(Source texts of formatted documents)
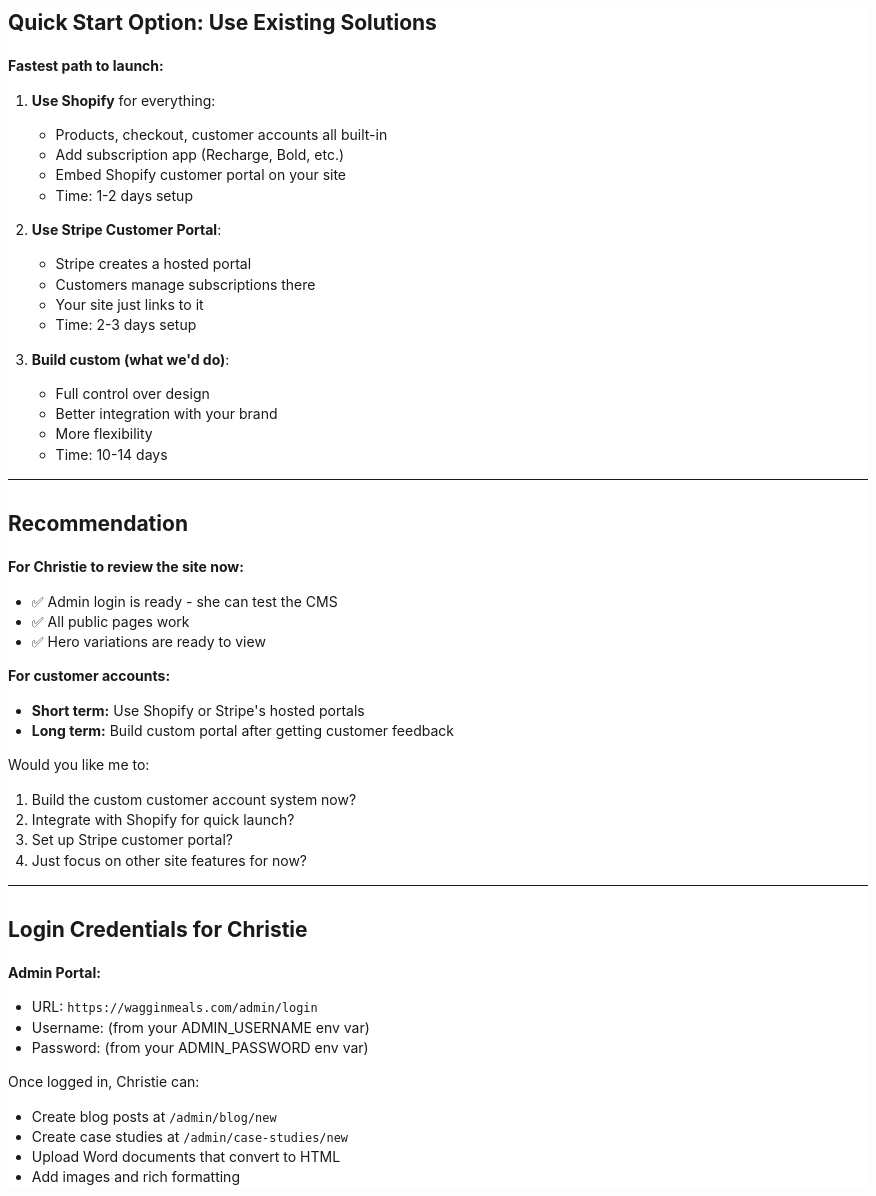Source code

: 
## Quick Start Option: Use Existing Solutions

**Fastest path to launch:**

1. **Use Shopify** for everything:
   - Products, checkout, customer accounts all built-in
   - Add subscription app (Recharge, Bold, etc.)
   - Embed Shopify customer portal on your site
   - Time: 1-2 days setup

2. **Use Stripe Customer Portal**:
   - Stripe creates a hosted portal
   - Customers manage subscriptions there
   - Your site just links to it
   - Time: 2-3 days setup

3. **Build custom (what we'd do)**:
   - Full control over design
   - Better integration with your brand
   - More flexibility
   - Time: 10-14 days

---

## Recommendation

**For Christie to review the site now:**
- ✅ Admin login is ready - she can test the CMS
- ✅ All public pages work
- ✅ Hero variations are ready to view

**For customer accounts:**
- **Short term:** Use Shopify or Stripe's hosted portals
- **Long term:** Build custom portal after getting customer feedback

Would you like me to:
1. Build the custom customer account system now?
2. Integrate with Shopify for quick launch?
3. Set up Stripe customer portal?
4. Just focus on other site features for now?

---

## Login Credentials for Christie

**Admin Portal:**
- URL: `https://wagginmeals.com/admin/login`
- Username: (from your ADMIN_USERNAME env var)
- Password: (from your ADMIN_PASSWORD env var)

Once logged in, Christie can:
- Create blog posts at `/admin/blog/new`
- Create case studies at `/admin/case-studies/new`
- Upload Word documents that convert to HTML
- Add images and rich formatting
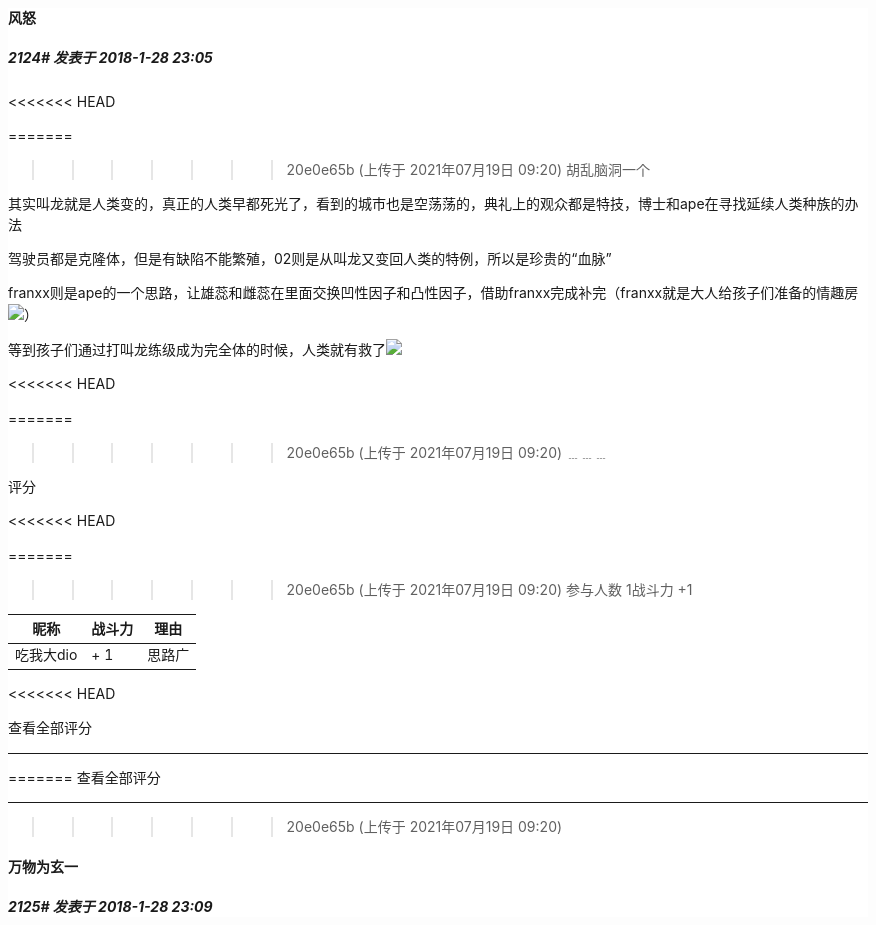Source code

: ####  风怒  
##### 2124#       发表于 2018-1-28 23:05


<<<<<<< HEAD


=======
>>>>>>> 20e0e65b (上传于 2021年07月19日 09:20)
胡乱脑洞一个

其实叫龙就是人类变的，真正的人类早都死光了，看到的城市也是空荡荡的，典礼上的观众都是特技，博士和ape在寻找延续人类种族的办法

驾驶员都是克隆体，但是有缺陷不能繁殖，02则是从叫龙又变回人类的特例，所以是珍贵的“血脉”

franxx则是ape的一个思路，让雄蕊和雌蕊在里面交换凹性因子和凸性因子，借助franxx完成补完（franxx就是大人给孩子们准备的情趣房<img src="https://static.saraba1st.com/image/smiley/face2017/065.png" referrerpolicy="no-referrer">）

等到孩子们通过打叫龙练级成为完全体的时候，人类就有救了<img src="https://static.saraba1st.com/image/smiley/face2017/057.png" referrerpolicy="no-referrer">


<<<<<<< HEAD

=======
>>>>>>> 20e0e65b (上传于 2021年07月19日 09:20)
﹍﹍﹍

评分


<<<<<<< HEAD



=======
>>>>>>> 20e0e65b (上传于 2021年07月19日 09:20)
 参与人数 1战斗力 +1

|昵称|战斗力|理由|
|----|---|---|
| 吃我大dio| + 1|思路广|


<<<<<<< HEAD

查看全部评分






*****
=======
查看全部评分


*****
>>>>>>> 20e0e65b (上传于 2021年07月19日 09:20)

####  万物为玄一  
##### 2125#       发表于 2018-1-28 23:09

- [WORK ITEM]:
Gather each line from the entries above that includes the word "with".

- [TASK OUTPUT]:
   - Better integration with your brand
2. Integrate with Shopify for quick launch?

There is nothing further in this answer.